The building of a devale by the king shows the influence of Hinduism at the time. To reach Embekka, one has to go along the Kandy-Gampola road, turn right at Peradeniya and proceed four miles on the Davulagala road.

The timbered roof in the devale is supported by superbly crafted columns. A great variety of designs can be seen indicating the talent of our wood carvers. Human figures, a variety of animals and floral motifs are seen in the carvings. Out of all the wooden structures of the Kandy period, this is the most attractive and elaborate. The pillars are seen in the ‘dig-ge’ (pillared porch) of the devale. The timber of the roof is of massive proportions.

Talking of ‘devales’, usually they don’t have carved or painted ornaments. Thus Embekke is unusual. The main building consists of an ante-room, having a ‘dig-ge’ before it.
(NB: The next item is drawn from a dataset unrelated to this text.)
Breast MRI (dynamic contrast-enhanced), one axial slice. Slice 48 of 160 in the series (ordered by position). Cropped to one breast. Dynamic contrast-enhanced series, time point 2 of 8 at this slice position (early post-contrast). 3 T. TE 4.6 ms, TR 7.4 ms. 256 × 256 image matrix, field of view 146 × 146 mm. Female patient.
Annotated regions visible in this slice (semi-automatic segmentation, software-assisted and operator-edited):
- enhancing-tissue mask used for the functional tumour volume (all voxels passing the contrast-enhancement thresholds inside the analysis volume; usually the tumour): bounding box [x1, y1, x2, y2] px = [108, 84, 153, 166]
The ‘maligava’ or sanctum containing an image or the insignia of the deity is kept closed, generally with a painted curtain. Only the ‘kapuraala’ is allowed to go in and he too has to purify himself by taking a bath before he goes in. A room over the ‘maligava’ called ‘uda-mahal-ge’ is seen in most devales. The ‘gabada-ge’ is meant to store things. A small vihara is also in the precincts. At Embekke the vihara is under the same roof. It is usual for pilgrims to visit Embekke, Lankatilaka and Gadaladeniya on one trip.